== Exercise brief ==
Show every line of the data that contains the string "round".

== Provided records ==
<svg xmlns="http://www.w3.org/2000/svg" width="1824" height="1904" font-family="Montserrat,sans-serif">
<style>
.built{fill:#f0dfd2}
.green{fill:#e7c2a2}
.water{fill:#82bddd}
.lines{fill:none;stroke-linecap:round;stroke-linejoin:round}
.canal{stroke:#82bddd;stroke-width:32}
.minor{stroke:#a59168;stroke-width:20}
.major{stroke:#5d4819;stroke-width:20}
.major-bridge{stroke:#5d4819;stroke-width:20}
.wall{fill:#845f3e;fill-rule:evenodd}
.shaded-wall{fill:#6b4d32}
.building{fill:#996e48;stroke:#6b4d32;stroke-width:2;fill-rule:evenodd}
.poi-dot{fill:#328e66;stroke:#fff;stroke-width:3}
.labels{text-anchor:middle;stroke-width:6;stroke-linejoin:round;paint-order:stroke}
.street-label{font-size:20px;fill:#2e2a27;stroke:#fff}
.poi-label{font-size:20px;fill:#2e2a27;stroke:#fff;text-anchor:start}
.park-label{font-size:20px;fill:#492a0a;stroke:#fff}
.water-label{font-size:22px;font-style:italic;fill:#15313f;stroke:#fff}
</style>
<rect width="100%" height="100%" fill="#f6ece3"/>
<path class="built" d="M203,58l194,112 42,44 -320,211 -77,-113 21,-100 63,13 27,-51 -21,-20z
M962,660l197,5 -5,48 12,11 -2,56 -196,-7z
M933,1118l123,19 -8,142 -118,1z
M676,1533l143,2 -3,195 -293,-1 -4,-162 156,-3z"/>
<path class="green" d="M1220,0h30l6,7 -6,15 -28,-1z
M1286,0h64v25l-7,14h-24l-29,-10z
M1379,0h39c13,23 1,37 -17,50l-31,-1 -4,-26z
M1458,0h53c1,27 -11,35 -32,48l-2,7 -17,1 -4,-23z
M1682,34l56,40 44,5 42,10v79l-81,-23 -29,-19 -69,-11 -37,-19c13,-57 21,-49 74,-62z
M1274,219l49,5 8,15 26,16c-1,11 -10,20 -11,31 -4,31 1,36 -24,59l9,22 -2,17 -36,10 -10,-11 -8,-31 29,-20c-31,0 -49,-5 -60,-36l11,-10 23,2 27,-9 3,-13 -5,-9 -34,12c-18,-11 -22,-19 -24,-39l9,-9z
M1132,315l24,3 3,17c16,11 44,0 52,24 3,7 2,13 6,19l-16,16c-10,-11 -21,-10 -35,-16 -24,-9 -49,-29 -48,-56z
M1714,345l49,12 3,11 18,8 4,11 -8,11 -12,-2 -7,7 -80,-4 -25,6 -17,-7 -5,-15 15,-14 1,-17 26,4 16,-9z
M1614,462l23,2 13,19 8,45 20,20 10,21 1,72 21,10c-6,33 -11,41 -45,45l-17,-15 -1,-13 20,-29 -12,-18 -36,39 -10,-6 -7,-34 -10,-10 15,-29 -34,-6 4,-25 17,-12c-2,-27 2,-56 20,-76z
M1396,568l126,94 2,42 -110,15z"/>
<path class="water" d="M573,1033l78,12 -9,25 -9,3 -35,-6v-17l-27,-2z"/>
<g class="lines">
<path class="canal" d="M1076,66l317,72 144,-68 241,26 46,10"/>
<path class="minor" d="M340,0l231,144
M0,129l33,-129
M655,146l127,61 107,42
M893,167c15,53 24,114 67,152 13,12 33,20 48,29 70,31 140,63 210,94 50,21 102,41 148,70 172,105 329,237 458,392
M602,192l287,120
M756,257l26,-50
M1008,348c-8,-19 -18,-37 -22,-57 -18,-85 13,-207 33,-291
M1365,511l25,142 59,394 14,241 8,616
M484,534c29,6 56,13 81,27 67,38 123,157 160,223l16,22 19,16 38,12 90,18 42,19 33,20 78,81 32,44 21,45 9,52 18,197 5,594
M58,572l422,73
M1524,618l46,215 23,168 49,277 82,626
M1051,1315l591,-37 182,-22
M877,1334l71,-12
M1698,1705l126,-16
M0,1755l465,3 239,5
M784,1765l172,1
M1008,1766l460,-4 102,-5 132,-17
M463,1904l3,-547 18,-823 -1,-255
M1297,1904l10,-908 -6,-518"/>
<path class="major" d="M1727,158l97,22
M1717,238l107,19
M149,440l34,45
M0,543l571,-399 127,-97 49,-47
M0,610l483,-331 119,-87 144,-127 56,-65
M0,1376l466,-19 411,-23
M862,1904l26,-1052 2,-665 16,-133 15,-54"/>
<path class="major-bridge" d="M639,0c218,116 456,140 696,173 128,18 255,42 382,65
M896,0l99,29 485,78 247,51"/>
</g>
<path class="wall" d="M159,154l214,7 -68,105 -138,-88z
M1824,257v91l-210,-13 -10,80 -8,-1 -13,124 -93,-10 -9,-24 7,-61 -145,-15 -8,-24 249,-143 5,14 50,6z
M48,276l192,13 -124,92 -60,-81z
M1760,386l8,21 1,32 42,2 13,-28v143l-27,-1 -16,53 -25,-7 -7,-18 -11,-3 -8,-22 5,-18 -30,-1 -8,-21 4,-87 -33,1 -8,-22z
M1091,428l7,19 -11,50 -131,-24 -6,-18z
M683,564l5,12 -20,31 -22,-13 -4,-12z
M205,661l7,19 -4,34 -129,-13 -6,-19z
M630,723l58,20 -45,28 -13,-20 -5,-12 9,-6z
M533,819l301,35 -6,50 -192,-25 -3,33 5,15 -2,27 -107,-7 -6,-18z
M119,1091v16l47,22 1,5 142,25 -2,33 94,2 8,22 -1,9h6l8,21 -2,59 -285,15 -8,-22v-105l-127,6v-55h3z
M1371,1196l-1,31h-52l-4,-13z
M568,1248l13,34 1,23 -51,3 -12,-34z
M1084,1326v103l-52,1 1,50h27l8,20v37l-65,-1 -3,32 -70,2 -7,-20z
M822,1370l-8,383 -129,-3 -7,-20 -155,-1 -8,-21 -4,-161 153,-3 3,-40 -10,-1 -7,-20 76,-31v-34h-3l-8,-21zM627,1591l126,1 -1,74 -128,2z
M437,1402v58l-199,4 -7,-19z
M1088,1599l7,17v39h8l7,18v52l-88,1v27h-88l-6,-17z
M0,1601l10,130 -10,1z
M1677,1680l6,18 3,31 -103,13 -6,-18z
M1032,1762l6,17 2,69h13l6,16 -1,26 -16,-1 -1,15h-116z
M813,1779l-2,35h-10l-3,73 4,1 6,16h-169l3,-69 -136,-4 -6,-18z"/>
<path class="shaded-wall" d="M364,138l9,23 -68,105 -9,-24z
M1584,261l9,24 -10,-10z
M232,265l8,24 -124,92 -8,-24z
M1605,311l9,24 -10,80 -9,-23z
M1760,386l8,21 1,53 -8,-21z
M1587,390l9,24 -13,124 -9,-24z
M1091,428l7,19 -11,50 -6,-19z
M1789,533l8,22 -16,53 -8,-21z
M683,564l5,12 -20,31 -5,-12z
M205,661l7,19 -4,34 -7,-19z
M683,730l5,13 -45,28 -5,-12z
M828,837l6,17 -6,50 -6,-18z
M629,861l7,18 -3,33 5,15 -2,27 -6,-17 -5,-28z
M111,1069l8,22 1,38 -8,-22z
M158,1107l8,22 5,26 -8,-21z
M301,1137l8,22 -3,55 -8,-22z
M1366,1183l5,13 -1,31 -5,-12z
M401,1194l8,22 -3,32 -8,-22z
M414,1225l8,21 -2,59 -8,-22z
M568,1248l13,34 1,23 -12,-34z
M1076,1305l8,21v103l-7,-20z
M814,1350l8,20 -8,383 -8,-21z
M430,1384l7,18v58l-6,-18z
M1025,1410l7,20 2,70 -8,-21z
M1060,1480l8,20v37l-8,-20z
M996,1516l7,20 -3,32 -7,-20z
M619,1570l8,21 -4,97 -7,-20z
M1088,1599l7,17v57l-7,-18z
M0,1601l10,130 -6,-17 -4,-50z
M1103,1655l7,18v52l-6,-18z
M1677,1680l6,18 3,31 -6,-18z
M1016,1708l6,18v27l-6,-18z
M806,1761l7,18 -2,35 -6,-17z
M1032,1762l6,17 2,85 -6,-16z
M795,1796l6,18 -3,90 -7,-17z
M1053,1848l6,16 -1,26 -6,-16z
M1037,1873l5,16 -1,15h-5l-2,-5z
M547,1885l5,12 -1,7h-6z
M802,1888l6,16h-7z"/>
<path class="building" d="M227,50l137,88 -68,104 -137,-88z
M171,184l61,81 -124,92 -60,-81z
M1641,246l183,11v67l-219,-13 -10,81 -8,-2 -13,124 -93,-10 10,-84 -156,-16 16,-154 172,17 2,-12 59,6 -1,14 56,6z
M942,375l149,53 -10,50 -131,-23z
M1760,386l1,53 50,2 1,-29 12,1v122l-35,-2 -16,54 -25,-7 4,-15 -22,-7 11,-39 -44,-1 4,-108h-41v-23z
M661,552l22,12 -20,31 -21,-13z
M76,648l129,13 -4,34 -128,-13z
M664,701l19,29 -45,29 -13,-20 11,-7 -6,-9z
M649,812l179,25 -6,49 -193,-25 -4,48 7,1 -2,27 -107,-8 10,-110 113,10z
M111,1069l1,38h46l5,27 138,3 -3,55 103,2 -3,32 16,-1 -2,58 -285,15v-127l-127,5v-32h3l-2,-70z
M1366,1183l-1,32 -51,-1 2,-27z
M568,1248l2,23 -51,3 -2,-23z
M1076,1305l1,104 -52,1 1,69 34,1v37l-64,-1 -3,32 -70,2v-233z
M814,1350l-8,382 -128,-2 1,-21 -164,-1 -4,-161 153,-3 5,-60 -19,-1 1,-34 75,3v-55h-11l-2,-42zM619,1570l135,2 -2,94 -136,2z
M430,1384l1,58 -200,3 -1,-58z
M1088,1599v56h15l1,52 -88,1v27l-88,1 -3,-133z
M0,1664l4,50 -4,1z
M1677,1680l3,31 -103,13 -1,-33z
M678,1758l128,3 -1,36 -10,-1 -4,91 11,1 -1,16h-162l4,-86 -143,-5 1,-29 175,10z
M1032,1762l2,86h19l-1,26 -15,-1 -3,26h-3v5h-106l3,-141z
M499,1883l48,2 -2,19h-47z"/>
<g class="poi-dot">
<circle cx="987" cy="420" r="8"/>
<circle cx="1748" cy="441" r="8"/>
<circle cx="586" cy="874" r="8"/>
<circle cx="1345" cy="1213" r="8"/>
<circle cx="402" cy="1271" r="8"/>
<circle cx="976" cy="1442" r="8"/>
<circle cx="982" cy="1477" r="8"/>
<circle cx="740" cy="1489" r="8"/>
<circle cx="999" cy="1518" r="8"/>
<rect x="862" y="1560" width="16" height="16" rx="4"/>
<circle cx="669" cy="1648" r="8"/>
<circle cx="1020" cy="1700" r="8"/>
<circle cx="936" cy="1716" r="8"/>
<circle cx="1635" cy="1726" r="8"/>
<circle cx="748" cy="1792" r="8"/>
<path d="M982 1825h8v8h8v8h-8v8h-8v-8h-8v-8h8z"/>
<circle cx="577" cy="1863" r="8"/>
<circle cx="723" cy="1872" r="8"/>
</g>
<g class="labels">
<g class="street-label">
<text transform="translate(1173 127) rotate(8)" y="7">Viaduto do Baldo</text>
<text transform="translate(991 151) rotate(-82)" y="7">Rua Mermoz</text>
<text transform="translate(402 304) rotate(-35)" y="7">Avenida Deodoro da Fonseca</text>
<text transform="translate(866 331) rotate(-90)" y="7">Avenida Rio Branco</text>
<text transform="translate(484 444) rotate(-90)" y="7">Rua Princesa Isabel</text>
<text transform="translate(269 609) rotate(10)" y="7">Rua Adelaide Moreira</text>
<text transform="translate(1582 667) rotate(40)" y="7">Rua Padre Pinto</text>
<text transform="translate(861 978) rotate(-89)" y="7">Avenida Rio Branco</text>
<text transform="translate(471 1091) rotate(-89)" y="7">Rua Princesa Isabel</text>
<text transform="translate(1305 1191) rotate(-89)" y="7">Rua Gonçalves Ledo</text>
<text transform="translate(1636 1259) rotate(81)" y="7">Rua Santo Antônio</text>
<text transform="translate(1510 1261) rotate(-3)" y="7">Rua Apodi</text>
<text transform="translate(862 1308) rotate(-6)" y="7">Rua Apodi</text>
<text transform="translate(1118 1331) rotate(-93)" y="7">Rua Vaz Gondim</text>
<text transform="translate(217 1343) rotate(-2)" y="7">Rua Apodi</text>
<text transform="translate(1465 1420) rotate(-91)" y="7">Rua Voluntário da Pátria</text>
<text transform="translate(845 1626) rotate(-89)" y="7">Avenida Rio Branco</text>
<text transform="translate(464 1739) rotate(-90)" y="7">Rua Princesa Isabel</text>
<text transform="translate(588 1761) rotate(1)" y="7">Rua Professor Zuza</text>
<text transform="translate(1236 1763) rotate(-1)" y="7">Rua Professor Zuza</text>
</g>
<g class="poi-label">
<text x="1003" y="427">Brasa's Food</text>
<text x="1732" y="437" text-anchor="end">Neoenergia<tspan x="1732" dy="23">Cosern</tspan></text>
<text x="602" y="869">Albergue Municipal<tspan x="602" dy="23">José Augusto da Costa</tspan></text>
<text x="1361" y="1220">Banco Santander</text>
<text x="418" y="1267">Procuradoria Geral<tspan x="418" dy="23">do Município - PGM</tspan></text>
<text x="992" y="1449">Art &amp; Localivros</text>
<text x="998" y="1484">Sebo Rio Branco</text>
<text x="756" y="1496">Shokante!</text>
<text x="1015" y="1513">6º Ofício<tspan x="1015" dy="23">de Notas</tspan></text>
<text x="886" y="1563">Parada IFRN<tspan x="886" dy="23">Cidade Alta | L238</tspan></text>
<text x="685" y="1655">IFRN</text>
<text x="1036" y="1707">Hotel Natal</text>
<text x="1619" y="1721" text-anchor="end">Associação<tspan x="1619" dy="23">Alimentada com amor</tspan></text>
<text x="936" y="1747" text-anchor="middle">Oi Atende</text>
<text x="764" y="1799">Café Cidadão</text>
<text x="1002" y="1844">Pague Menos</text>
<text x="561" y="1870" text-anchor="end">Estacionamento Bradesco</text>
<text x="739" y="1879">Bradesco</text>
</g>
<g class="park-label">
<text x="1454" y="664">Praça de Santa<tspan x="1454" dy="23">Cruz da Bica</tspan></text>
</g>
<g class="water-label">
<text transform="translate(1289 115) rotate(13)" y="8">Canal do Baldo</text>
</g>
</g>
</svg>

== Task response ==
.lines{fill:none;stroke-linecap:round;stroke-linejoin:round}
.labels{text-anchor:middle;stroke-width:6;stroke-linejoin:round;paint-order:stroke}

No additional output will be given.